Directions -
Which lines below contain the string "teamcoach" with the same capitalization? Pick out each of them and copy it in full.

=== Begin Enclosure ===

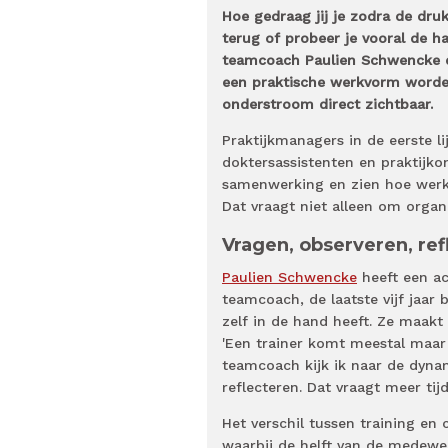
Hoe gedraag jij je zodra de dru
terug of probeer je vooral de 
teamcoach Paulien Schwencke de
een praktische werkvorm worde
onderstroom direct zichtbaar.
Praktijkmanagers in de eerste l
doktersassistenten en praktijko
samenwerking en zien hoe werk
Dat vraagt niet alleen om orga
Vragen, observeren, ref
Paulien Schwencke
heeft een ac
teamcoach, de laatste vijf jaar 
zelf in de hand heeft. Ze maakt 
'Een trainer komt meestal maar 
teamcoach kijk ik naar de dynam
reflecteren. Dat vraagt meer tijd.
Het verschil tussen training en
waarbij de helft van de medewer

=== End Enclosure ===
=== Begin Enclosure ===

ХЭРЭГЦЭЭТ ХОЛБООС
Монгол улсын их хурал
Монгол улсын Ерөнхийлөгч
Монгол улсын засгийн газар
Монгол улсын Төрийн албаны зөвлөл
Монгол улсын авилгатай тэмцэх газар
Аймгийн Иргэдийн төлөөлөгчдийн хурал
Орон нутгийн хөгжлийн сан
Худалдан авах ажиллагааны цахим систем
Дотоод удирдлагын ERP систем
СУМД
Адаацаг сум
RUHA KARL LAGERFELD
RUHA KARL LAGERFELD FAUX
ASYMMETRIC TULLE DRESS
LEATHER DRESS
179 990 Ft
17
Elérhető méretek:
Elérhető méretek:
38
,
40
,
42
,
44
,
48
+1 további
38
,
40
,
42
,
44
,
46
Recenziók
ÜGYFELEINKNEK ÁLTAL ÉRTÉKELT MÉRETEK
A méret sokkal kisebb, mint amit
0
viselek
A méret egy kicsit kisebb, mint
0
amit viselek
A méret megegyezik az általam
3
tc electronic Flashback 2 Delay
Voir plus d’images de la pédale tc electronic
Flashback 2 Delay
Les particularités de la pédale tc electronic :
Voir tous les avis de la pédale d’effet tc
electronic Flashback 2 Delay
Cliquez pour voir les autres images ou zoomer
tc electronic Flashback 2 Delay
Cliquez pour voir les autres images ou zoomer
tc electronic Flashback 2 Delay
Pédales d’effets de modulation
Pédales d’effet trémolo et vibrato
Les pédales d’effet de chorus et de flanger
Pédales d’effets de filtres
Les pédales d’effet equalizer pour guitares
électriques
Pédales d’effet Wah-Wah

=== End Enclosure ===

Reply -
teamcoach Paulien Schwencke de
teamcoach, de laatste vijf jaar 
teamcoach kijk ik naar de dynam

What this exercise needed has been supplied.